拘束後、彼の家は早速、捜索のため差押えられ、ひとまず犬たちは知人宅に預けられました。無事身柄が検察庁へ送られ、まず検察側はJさんに4つの刑種で起訴することにしました。

1)「武装強盗
2)「暴行罪」
3)「重罪前科者による銃の所持
4)「州規定以上の大麻の所持」

さて一番重い刑罰は4つの内、3)らしいです。これは有罪と判決されると、最高で20~30年の懲役になるそうです。ちなみに黙秘権を(法律で保障された被疑者の権利)アメリカでは「Miranda Rights」と呼びます。アメリカの映画やドラマなんかを見るとよく逮捕時に警察側が挑戦的に「You have the right to remain silent…」と言いますよね。(笑)それが黙秘権です。まず、被疑者は弁護士を雇います。被疑者が金銭的に弁護士を雇うのが困難な場合、アメリカでは国選弁護制度という国の費用で弁護人を付する制度があります。Jさんもこの制度を使いました。ここに金持ちと貧乏の差が出ます。お金持ちなら、O.J.シンプソンのように「ドリーム弁護士団」を雇い、動機と証拠がどれだけ自分に不利であっても「無罪」を勝ち取ることも出来ますが、そんなことを出来るのはある一部の限られた人たちだけです。

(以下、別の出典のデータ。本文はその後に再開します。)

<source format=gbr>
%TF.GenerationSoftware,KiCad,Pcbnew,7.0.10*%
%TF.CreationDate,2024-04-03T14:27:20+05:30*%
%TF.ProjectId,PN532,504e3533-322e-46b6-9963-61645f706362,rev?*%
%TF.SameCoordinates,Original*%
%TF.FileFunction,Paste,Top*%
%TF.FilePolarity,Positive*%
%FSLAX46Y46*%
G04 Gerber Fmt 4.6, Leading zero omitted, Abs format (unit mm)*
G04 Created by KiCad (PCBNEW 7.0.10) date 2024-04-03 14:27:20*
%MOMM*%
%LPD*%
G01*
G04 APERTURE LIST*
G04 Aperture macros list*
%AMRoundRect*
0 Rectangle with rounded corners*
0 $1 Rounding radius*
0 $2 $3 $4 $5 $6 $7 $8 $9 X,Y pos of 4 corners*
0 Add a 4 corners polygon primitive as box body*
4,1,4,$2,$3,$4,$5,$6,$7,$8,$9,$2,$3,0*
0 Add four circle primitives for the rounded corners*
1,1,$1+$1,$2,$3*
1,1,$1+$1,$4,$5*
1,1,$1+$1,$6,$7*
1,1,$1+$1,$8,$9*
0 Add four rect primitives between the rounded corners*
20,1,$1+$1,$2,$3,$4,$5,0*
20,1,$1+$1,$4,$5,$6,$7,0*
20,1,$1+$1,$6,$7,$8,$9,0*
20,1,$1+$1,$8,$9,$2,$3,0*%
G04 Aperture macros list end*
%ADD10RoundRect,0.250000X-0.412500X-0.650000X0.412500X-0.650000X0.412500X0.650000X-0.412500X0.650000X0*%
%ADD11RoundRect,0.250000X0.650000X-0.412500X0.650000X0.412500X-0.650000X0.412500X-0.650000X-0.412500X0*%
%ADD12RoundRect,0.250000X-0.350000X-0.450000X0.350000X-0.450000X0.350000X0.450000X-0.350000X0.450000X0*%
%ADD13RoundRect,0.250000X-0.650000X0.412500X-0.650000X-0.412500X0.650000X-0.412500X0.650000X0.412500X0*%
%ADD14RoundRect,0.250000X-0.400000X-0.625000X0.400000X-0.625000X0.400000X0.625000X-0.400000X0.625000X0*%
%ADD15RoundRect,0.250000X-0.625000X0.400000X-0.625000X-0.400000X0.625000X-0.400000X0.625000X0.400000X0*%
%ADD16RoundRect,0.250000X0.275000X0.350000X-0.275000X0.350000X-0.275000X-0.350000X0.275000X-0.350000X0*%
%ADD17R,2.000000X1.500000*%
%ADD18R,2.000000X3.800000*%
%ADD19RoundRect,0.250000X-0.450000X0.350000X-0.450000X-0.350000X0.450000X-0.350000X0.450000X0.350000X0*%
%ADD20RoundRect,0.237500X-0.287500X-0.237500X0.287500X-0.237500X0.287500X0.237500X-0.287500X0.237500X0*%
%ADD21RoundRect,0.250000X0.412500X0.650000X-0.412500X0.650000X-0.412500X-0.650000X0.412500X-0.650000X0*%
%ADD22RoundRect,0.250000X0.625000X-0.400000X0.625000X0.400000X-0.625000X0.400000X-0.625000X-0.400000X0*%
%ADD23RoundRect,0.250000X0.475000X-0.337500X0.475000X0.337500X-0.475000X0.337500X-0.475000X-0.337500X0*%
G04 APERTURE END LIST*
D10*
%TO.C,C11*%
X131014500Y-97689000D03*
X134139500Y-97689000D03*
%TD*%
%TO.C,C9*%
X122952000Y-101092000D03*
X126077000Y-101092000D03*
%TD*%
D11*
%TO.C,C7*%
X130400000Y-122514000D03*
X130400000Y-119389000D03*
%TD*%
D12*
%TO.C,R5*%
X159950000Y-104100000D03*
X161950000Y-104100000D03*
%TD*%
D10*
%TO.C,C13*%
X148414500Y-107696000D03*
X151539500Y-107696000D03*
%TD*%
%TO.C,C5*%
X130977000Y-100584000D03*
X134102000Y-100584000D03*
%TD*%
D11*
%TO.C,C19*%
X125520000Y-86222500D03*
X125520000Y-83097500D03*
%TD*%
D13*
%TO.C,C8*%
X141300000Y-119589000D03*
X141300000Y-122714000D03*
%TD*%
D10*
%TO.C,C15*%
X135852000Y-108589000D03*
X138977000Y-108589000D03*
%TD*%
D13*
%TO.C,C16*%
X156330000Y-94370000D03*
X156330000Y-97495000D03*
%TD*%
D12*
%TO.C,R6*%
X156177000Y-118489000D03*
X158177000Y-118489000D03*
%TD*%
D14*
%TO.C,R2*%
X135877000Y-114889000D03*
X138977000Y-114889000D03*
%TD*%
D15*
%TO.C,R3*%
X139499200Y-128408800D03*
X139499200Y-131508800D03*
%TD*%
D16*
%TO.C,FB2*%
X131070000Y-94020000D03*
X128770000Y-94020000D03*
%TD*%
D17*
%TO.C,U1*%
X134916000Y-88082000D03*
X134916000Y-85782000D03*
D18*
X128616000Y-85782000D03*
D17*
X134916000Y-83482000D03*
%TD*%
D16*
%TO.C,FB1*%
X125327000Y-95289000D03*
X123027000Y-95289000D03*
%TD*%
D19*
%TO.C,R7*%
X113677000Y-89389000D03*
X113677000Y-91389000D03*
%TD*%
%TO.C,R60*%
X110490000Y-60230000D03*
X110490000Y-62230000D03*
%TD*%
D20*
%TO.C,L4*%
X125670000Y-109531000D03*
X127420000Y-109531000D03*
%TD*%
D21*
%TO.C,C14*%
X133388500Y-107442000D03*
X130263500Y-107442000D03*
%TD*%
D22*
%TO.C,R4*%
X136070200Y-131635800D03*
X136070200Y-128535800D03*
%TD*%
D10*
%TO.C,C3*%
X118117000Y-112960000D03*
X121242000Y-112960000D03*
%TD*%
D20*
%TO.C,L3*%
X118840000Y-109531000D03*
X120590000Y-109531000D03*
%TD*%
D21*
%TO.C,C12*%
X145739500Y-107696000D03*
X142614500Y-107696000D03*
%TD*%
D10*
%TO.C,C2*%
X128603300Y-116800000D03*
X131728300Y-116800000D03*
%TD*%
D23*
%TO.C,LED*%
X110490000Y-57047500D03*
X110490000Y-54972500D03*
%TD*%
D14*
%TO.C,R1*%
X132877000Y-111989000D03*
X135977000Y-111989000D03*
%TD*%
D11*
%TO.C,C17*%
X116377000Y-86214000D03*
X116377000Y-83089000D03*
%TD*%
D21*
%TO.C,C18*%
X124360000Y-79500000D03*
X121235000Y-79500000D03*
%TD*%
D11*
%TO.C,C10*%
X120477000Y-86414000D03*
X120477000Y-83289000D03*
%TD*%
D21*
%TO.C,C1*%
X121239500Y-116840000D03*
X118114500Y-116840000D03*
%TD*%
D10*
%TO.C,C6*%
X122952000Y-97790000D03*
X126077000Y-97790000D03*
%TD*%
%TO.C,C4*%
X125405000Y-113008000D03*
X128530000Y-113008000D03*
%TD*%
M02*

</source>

ひとまず州の刑務所に拘留されたJさん。そこで、早々「自分は刑務所の中で刑務官に殺されるかもしれない」という被害妄想(?)に陥ります。どうしてそういう経緯になったのか知りませんが、たぶん何かしでかしたのでしょう。「自分の食事の中に毒が盛られているかもしれない」と思い、ハンストを始めました。案の定、ハンストの罰として、40日間、食事を制限され、毎日、刑務官に殴る蹴るテーザー攻撃という暴行を受けたそうです。彼は80年代にレンタカーで事故を起こし、脊髄を痛めた為、政府から保護を受けている身体障害者です。暴行を受けながら彼の中では「どうやって起訴するか?」が頭の中を駆け巡ったことでしょう。しかも不思議なことに録画された一部始終が、刑務所の中の図書館に記録として保存されているのです。勿論JさんはDVDに収め、保存しています。Jさん曰く、拘留された時に、自分は身体障害者と提出しているので、刑務所側も知ってて暴行を加えているので、罪は大きいそうです。

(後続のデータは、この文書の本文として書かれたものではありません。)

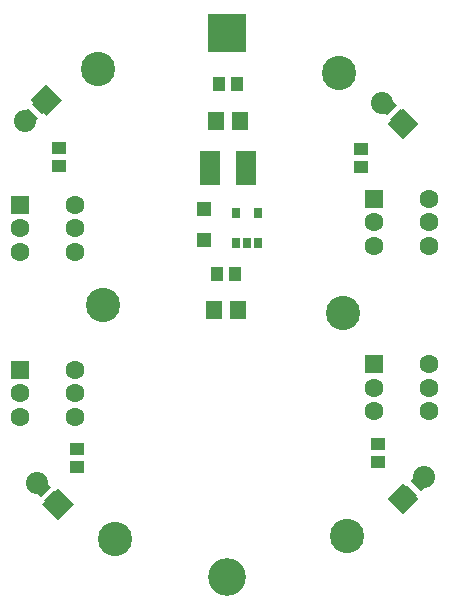
<source format=gts>
G04 (created by PCBNEW (2013-03-19 BZR 4004)-stable) date 29/05/2013 23:51:19*
%MOIN*%
G04 Gerber Fmt 3.4, Leading zero omitted, Abs format*
%FSLAX34Y34*%
G01*
G70*
G90*
G04 APERTURE LIST*
%ADD10C,0.006*%
%ADD11R,0.052874X0.062874*%
%ADD12R,0.027874X0.037874*%
%ADD13R,0.125974X0.125974*%
%ADD14C,0.125974*%
%ADD15R,0.047874X0.042874*%
%ADD16C,0.073874*%
%ADD17R,0.067874X0.112874*%
%ADD18R,0.047274X0.047274*%
%ADD19R,0.042874X0.047874*%
%ADD20R,0.062974X0.062974*%
%ADD21C,0.062974*%
%ADD22C,0.114174*%
G04 APERTURE END LIST*
G54D10*
G54D11*
X60662Y-48976D03*
X61462Y-48976D03*
G54D12*
X61400Y-46743D03*
X62150Y-46743D03*
X61400Y-45743D03*
X61775Y-46743D03*
X62150Y-45743D03*
G54D13*
X61122Y-39763D03*
G54D14*
X61122Y-57874D03*
G54D15*
X56102Y-53637D03*
X56102Y-54237D03*
X66141Y-53440D03*
X66141Y-54040D03*
X55511Y-44197D03*
X55511Y-43597D03*
X65581Y-44223D03*
X65581Y-43623D03*
G54D10*
G36*
X67193Y-42591D02*
X66855Y-42929D01*
X66552Y-42626D01*
X66890Y-42288D01*
X67193Y-42591D01*
X67193Y-42591D01*
G37*
G36*
X66769Y-42167D02*
X66431Y-42505D01*
X66128Y-42202D01*
X66466Y-41863D01*
X66769Y-42167D01*
X66769Y-42167D01*
G37*
G36*
X67135Y-55457D02*
X66796Y-55119D01*
X67099Y-54816D01*
X67438Y-55154D01*
X67135Y-55457D01*
X67135Y-55457D01*
G37*
G36*
X67559Y-55033D02*
X67220Y-54694D01*
X67523Y-54391D01*
X67862Y-54730D01*
X67559Y-55033D01*
X67559Y-55033D01*
G37*
G36*
X55655Y-55303D02*
X55316Y-55641D01*
X55013Y-55338D01*
X55351Y-54999D01*
X55655Y-55303D01*
X55655Y-55303D01*
G37*
G36*
X55230Y-54878D02*
X54892Y-55217D01*
X54589Y-54914D01*
X54927Y-54575D01*
X55230Y-54878D01*
X55230Y-54878D01*
G37*
G36*
X54907Y-41821D02*
X55245Y-42159D01*
X54942Y-42463D01*
X54603Y-42124D01*
X54907Y-41821D01*
X54907Y-41821D01*
G37*
G36*
X54482Y-42245D02*
X54821Y-42584D01*
X54518Y-42887D01*
X54179Y-42548D01*
X54482Y-42245D01*
X54482Y-42245D01*
G37*
G36*
X66969Y-55797D02*
X66446Y-55274D01*
X66969Y-54752D01*
X67491Y-55274D01*
X66969Y-55797D01*
X66969Y-55797D01*
G37*
G54D16*
X67676Y-54567D03*
G54D10*
G36*
X55994Y-55471D02*
X55471Y-55994D01*
X54949Y-55471D01*
X55471Y-54949D01*
X55994Y-55471D01*
X55994Y-55471D01*
G37*
G54D16*
X54764Y-54764D03*
G54D10*
G36*
X55081Y-41470D02*
X55604Y-41992D01*
X55081Y-42515D01*
X54559Y-41992D01*
X55081Y-41470D01*
X55081Y-41470D01*
G37*
G54D16*
X54374Y-42700D03*
G54D10*
G36*
X67501Y-42780D02*
X66978Y-43302D01*
X66456Y-42780D01*
X66978Y-42257D01*
X67501Y-42780D01*
X67501Y-42780D01*
G37*
G54D16*
X66271Y-42073D03*
G54D17*
X61741Y-44251D03*
X60541Y-44251D03*
G54D18*
X60334Y-46644D03*
X60334Y-45620D03*
G54D19*
X60841Y-41456D03*
X61441Y-41456D03*
X60762Y-47795D03*
X61362Y-47795D03*
G54D20*
X54212Y-45472D03*
G54D21*
X54212Y-46259D03*
X54212Y-47046D03*
X56024Y-47046D03*
X56024Y-46259D03*
X56024Y-45472D03*
G54D20*
X66023Y-50787D03*
G54D21*
X66023Y-51574D03*
X66023Y-52361D03*
X67835Y-52361D03*
X67835Y-51574D03*
X67835Y-50787D03*
G54D20*
X66023Y-45275D03*
G54D21*
X66023Y-46062D03*
X66023Y-46849D03*
X67835Y-46849D03*
X67835Y-46062D03*
X67835Y-45275D03*
G54D20*
X54212Y-50984D03*
G54D21*
X54212Y-51771D03*
X54212Y-52558D03*
X56024Y-52558D03*
X56024Y-51771D03*
X56024Y-50984D03*
G54D22*
X56811Y-40944D03*
X64842Y-41102D03*
X56968Y-48818D03*
X64960Y-49094D03*
X57362Y-56614D03*
X65118Y-56535D03*
G54D11*
X60741Y-42677D03*
X61541Y-42677D03*
M02*

</source>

Jさんの弁護士は限られた費用の中で国に雇われているので、なかなか仕事をしてくれなかったり、仕事が遅かったりで、すでに何人か入れ替わっていました。

Jさん:「自分はスピード判決を望む!」
裁判官:「だったら、弁護士を変えるな!」

そんなことを繰り返し、一時期、弁護士に「やっぱり、頭がおかしい路線で行こう!」と提案され、言われるとおりに「私は精神不安定で裁判中、証言できないかもしれない」と言ってしまい、診断の為、ボストンにある犯罪精神科に強制的に送られました。

そこで見たものは(ボストンマラソンの犯人に中で会ったそうです)「一生精神科から出れないだろう」というシステムでした。このシステムに入ってしまったら最後、自分の残りの人生は精神病院で終わる、と直感で感じたそうです。但し、一度診断の為に送られたので、2~3カ月は過ごしましたが、刑務所に戻ってきて、

「やっぱり、裁判で証言できます」

と、さっそくその弁護士をクビにしたそうです。

アメリカは陪審員制度です。これが曲者で、12人の一般市民の素人の寄せ集めは検事側による「科学的証拠」とか「専門家」に弱いのです。ましてや、メイン州となれば白人が多いので陪審員も白人がほとんどです。Jさんも白人ですが、決め手の陪審員はマイノリティーも入れたいと思い(普通、こういったことは弁護士の仕事です)自分の陪審員に適度にマイノリティーを入れるように申請しました。

すでにその頃、拘束されてから3年は過ぎ、弁護士も6人目あたりにさしかかっていました。そしてこの陪審員の申請がJさんの運命を変えたのです。